[[ PROVIDED RECORDS open ]]

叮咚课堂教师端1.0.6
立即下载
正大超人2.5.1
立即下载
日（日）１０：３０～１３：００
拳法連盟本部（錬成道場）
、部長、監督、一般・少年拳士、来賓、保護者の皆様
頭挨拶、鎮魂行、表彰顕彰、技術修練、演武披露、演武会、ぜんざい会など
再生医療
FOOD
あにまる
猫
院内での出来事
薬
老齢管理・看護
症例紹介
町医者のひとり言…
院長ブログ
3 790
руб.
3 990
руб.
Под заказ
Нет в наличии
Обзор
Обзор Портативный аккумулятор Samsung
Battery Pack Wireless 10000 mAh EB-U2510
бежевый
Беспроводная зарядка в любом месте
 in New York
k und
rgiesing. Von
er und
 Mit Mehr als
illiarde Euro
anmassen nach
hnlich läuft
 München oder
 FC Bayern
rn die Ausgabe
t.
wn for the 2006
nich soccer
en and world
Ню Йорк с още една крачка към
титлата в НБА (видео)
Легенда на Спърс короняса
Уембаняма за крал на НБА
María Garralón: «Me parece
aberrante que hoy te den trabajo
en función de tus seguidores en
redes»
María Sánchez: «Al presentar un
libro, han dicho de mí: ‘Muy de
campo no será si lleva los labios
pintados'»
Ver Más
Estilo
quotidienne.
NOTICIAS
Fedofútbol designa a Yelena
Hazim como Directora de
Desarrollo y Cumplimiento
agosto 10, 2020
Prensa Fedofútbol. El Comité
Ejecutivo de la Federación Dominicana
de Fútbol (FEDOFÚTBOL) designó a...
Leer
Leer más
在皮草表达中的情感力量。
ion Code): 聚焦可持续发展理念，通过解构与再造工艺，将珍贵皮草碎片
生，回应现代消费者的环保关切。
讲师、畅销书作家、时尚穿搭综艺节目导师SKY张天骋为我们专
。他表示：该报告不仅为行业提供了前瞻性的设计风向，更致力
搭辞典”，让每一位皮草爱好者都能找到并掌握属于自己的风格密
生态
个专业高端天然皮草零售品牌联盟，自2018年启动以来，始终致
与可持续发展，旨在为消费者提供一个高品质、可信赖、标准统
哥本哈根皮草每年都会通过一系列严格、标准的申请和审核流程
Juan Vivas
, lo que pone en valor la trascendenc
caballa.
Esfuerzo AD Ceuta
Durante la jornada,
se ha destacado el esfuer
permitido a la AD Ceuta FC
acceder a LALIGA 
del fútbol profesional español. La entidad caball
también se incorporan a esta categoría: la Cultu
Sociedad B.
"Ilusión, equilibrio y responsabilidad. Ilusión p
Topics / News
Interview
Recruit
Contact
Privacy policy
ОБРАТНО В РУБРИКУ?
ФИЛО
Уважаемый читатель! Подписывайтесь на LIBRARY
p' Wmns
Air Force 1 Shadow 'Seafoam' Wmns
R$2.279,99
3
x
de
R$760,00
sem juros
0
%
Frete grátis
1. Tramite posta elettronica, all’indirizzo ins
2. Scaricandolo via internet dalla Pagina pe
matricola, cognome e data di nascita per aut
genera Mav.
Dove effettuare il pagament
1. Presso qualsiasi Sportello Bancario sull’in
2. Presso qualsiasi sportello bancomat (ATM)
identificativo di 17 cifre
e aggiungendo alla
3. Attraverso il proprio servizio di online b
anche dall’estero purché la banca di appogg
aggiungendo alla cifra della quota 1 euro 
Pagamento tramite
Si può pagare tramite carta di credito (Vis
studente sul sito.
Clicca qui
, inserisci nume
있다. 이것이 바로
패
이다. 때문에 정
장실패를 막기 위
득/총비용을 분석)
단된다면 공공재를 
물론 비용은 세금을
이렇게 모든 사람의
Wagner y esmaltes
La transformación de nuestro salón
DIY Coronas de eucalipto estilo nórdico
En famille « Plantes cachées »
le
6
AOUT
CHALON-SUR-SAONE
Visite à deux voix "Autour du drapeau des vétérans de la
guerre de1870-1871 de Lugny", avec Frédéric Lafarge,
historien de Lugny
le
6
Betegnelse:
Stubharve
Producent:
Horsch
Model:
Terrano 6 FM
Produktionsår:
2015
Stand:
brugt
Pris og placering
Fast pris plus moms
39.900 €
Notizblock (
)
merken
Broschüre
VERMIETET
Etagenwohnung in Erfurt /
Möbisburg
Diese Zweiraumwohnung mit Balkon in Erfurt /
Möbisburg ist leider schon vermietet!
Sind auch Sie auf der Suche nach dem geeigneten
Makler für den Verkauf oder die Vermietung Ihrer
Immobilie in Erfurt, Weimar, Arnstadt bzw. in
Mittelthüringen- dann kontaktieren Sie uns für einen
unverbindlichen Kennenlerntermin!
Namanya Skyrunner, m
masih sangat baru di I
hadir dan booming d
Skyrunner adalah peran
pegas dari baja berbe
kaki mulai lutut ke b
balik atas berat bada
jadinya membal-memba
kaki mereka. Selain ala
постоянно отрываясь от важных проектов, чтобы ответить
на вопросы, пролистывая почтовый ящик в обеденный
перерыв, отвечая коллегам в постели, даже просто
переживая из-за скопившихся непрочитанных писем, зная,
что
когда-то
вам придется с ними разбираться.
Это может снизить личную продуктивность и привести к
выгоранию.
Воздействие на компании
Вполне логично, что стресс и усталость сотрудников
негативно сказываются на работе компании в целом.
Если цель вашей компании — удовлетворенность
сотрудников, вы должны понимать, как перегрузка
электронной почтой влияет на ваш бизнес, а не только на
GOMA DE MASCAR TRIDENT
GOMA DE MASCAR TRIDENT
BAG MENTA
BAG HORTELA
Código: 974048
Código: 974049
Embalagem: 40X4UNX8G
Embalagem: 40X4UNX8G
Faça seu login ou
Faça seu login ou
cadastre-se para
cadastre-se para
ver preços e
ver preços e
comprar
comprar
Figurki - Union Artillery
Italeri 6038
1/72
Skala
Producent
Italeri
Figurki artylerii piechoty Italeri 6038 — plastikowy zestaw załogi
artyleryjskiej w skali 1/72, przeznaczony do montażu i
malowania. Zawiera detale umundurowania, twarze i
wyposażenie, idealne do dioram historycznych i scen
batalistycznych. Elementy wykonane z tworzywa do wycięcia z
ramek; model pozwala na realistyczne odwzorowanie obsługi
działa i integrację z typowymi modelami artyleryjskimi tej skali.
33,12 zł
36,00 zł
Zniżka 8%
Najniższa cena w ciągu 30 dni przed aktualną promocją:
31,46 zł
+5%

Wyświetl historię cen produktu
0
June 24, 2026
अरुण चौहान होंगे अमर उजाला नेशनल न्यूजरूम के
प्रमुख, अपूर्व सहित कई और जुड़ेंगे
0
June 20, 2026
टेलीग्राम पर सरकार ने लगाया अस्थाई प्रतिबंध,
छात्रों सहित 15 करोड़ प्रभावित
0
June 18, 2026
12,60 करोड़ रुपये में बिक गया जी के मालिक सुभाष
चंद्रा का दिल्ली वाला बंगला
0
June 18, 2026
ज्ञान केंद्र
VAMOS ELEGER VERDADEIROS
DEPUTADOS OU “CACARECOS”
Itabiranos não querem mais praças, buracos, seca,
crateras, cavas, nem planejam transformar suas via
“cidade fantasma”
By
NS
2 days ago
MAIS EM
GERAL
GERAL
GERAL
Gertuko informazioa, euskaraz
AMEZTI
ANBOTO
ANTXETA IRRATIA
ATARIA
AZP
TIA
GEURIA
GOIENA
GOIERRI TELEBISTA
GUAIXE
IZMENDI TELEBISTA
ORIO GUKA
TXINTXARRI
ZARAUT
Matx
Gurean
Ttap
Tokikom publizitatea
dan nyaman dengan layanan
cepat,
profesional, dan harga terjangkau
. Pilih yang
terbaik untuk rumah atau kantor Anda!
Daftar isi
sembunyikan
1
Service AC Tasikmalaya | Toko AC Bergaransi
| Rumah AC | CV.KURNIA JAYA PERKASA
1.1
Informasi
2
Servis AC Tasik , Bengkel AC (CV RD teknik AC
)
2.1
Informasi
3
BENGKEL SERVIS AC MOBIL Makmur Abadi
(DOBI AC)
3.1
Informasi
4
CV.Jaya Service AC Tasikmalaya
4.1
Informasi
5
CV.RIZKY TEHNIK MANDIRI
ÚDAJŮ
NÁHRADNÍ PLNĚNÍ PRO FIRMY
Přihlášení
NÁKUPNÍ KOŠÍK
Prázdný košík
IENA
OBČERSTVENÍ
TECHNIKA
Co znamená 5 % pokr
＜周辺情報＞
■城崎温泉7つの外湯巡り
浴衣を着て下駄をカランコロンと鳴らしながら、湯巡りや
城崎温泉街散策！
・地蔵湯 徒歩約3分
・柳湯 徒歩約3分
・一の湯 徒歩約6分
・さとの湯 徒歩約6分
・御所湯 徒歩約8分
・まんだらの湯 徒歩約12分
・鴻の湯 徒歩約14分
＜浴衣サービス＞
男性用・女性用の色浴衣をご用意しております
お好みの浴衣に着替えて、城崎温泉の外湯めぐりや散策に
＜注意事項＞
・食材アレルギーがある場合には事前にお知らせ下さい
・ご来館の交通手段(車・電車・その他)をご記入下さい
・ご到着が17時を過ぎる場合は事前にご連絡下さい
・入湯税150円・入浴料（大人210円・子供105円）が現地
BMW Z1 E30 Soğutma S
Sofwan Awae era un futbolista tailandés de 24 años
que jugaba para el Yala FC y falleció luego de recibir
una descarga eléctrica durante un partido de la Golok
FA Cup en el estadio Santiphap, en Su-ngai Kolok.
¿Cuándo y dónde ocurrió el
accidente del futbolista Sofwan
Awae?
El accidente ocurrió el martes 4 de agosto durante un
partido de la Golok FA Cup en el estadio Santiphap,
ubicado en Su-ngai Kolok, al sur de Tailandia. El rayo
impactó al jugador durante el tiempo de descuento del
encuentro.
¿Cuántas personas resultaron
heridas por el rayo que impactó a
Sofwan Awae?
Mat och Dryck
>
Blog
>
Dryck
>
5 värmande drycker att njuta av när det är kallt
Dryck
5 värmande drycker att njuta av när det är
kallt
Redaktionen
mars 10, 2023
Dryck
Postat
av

[[ PROVIDED RECORDS closed ]]

WORK INSTRUCTIONS » The lines wanted are those from the one with "Mat och Dryck" through the last line of the records, repeated exactly and with both ends included.

REPLY »
Mat och Dryck
>
Blog
>
Dryck
>
5 värmande drycker att njuta av när det är kallt
Dryck
5 värmande drycker att njuta av när det är
kallt
Redaktionen
mars 10, 2023
Dryck
Postat
av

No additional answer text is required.